Ryan setzte sich auf den Thron und begann, sich wie ein König zu benehmen.
"Heil König Ryan! Herrscher der-"
"Herrscher der Trottel", kommentierte ich.
"Herrscher der Trottel...hey!! Du hast meinen Moment ruiniert!!"
Sarah und ich brachen in Gelächter aus, als ich ihn so nannte und seine Reaktion sah. Gerade dann hörten wir ein lautes Quietschen aus dem Flur. Ich brachte die anderen zum Schweigen und sagte ihnen:
"Habt ihr das gehört?"
"Vielleicht war es eine Maus", schlug Sarah vor.
Plötzlich hörten wir ein weiteres lautes Quietschen aus dem Flur.
"Das ist eine GROSSE Maus."
Kommentierte ich. Ryan holte den Baseballschläger aus seinem Rucksack, falls wir von etwas angegriffen werden.
"Wartet hier", sagte Ryan ihnen, bevor er die Tür öffnete.
Ryan schaute sich um, und der Flur war leer.
"Hier ist niemand."
"Bist du dir sicher?" fragte Sarah ihn, als wir auf den Flur traten.
"Positiv."
Ich schaute nach links und rechts und konnte niemanden sehen.
"Lass uns hier verschwinden."
"Noch nicht, wir haben das Obergeschoss noch nicht überprüft."
"Meinst du das ernst?!"
"Nur ein kurzer Blick, und dann gehen wir hier raus, versprochen."

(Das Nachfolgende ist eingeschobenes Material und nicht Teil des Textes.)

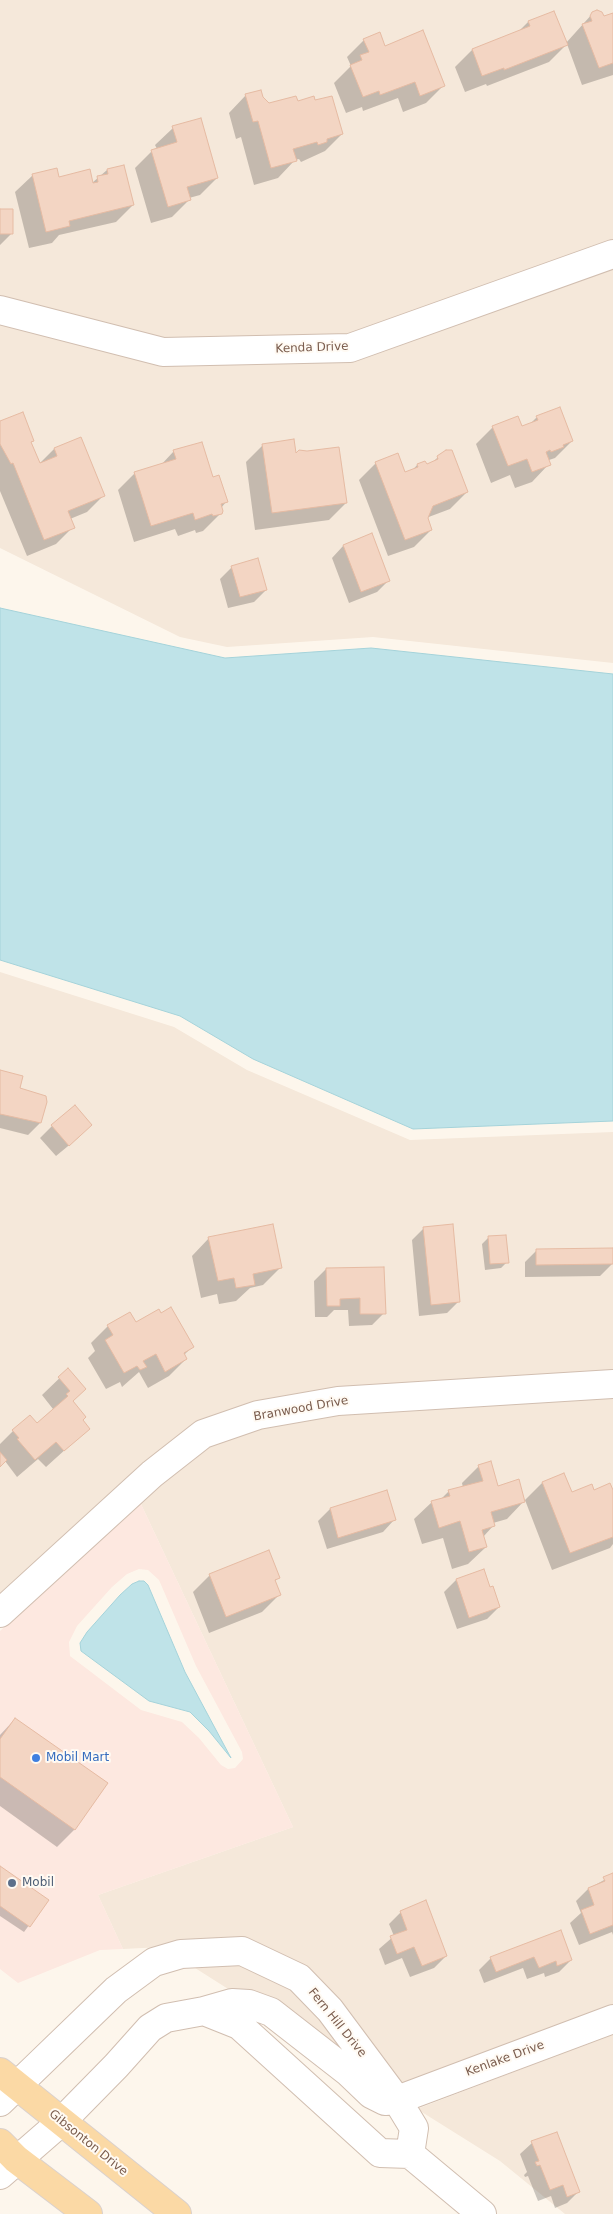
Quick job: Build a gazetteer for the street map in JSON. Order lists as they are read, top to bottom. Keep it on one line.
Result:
{"streets":{"main road":["Gibsonton Drive"],"street":["Kenda Drive","Branwood Drive","Fern Hill Drive","Kenlake Drive"]},"crossings":[["Fern Hill Drive","Kenlake Drive"],["Fern Hill Drive","Gibsonton Drive"]],"places":["Mobil Mart","Mobil"]}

Ich verdrehte die Augen, und dann folgten wir Ryan. Wir schauten uns einige der Gästezimmer, die Badezimmer usw. an. Diese Burg war so gruselig, und dann kamen wir zurück ins Erdgeschoss, wo es sicherer war. Gerade dann glaubte ich, etwas in den Schatten sich bewegen zu sehen.
"Habt ihr das gesehen?"
"Was gesehen?" fragte Sarah mich, als wir in die Schatten schauten.

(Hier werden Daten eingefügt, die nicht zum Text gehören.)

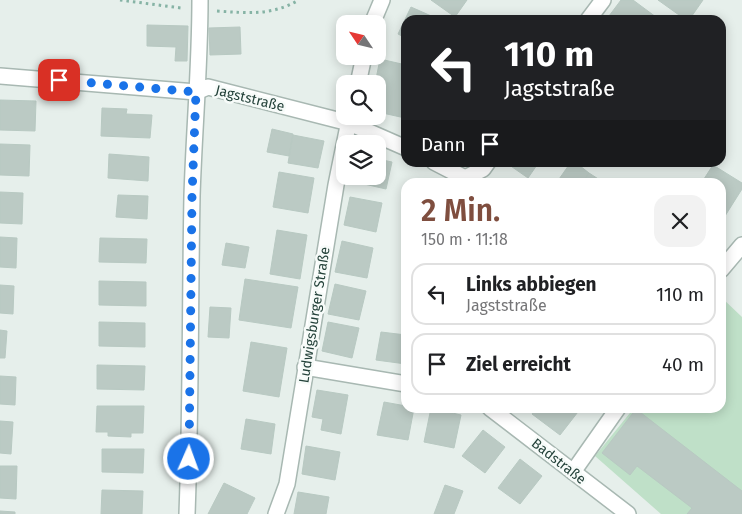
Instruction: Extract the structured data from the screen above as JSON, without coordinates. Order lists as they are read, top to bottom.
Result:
{
  "streets": {
    "street": ["Jagststraße", "Ludwigsburger Straße", "Badstraße"]
  },
  "north": "top left",
  "page": {
    "turn": ["110 m", "Jagststraße"],
    "then": "Dann",
    "heading": ["2 Min.", "150 m · 11:18"],
    "list": [
      {
        "name": "Links abbiegen",
        "note": "Jagststraße",
        "value": "110 m"
      },
      {
        "name": "Ziel erreicht",
        "value": "40 m"
      }
    ]
  }
}
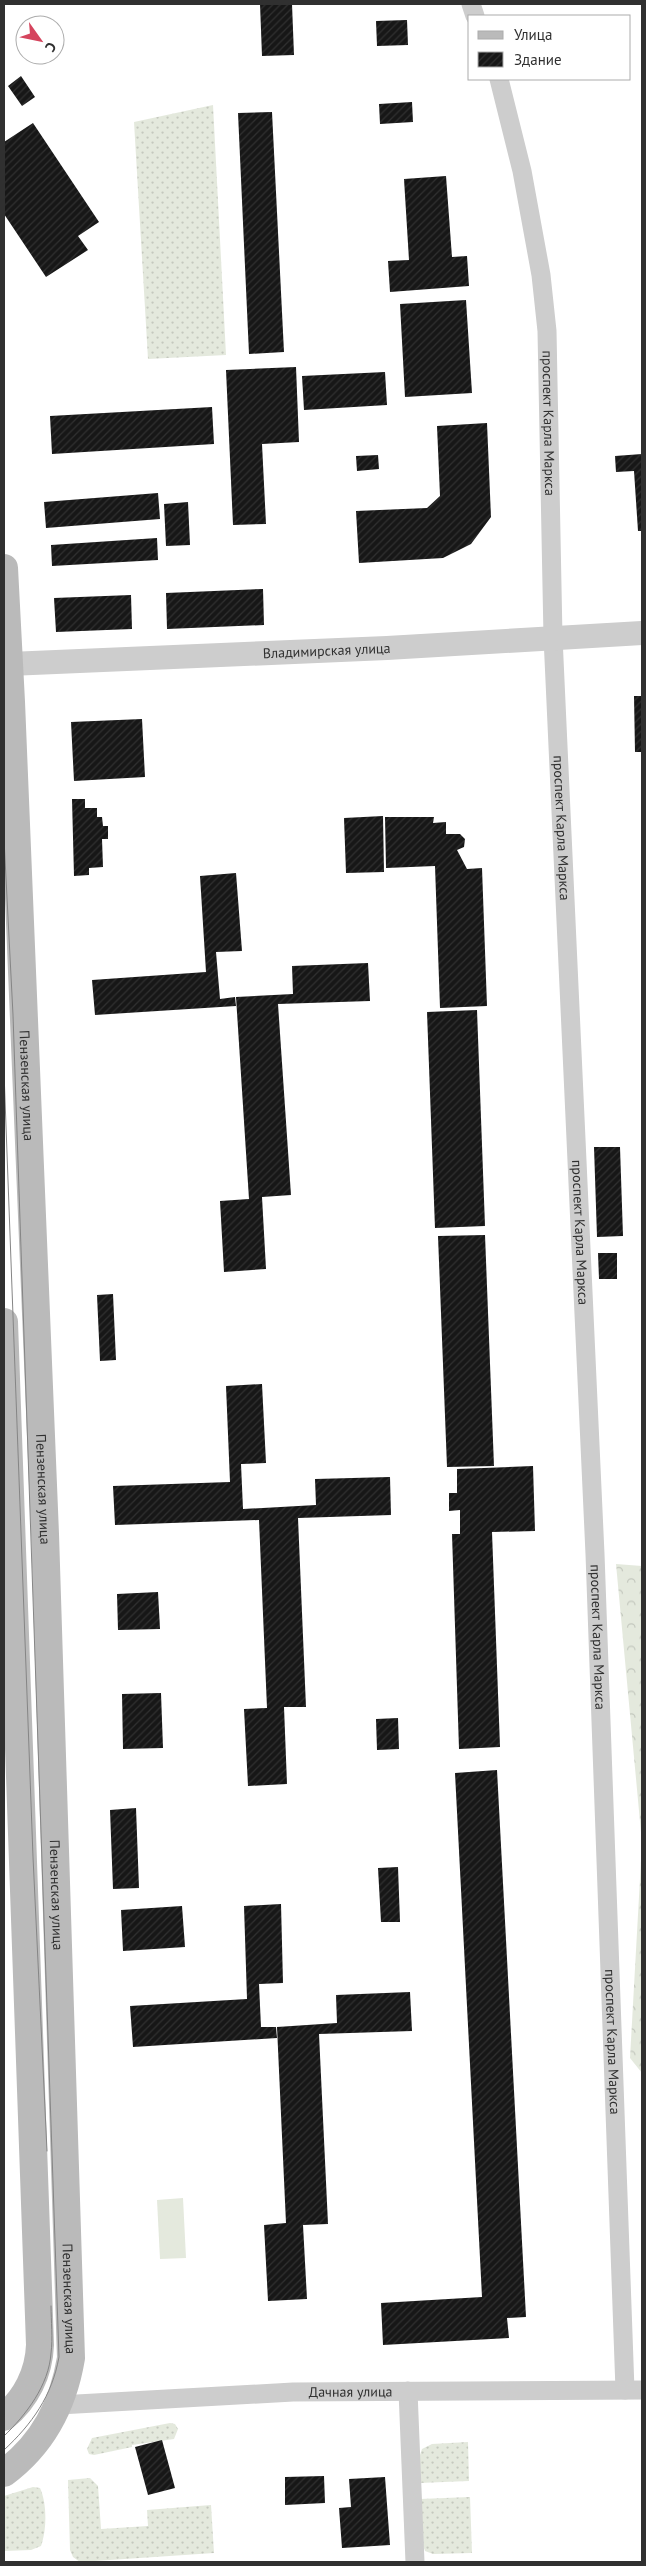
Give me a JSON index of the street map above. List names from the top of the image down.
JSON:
{
  "streets": {
    "main road": ["Пензенская улица"],
    "street": ["проспект Карла Маркса", "Владимирская улица", "Дачная улица"]
  },
  "crossings": [
    ["проспект Карла Маркса", "Владимирская улица"],
    ["проспект Карла Маркса", "Дачная улица"],
    ["Владимирская улица", "Пензенская улица"],
    ["Пензенская улица", "Дачная улица"]
  ],
  "legend": ["Улица", "Здание"],
  "north": "bottom right"
}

"Wir sehen nichts, vielleicht war es eine Ratte, die sich herumtrieb."
"Wahrscheinlich."
Sagte ich, als wir die Burg verließen, bevor die Security ihre Runden begann.
Whitebrook Burg
???
Ich beobachtete, wie die Eindringlinge die Burg verließen. Ich wollte sie gerade verjagen, als ich eine wunderschöne, goldhaarige Maid sah. Ich wusste nicht warum, aber ich fühlte mich zu ihr hingezogen.
Ich folgte ihr leise, und dann kam sie zu einem Haus in der Stadt, und ich fühlte mich nicht wohl, da ich es nicht gewohnt war, mich in großen Menschenmengen und bei den Menschen aufzuhalten, aber ich musste wissen, warum ich mich zu dieser Maid hingezogen fühlte.

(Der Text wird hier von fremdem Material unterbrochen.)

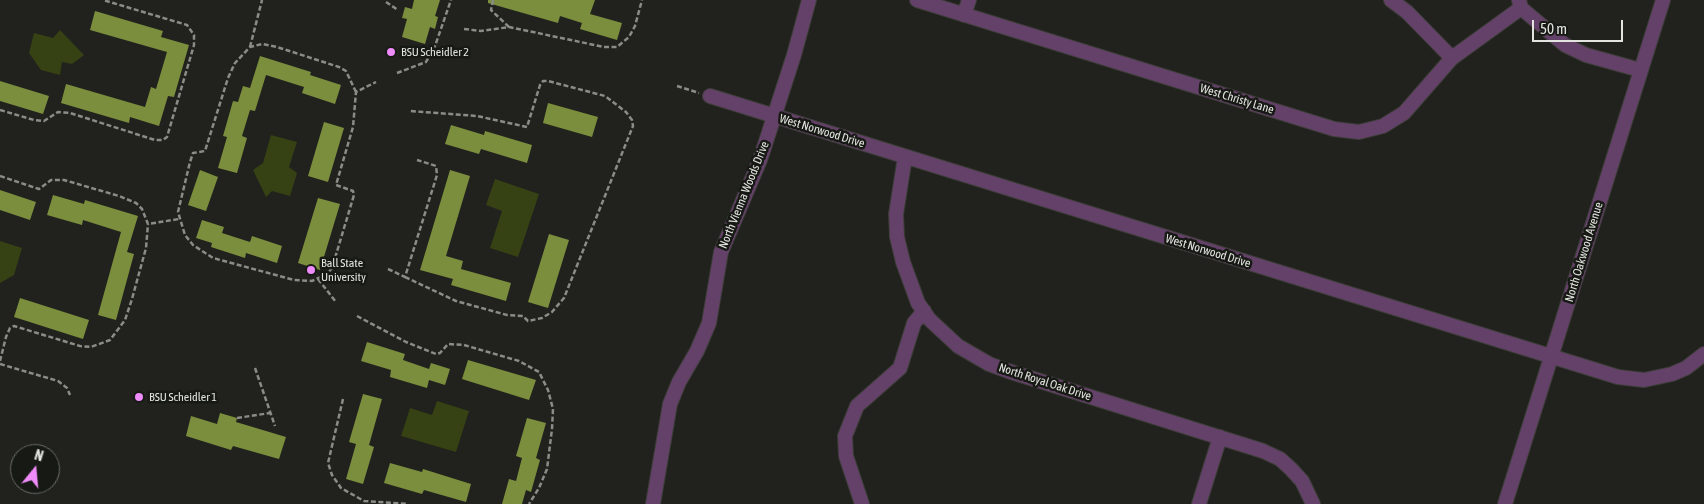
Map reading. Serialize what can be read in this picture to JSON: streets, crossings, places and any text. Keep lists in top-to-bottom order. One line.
{"streets":{"street":["West Christy Lane","West Norwood Drive","North Vienna Woods Drive","North Oakwood Avenue","North Royal Oak Drive"]},"crossings":[["West Norwood Drive","North Vienna Woods Drive"],["West Norwood Drive","North Oakwood Avenue"],["West Norwood Drive","North Royal Oak Drive"]],"places":["BSU Scheidler 2","Ball State University","BSU Scheidler 1"],"scale_bar":"50 m","north":"top"}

Ich beobachtete, wie sie das Haus betrat, und dann gingen die Lichter im Obergeschoss an. Ich kletterte die Weinreben hinauf, die an der Wand wuchsen, und dann gelangte ich zu dem Balkon der Frau. Ich blickte durch ihr Fenster, und sie war wunderschön.
Die Frau hat goldene Haare, blaue Augen und pfirsichfarbene Haut. Ich lächelte vor mich hin und fragte mich, ob sie diejenige sein könnte, die Frau, die mich aus meinem Albtraum retten würde.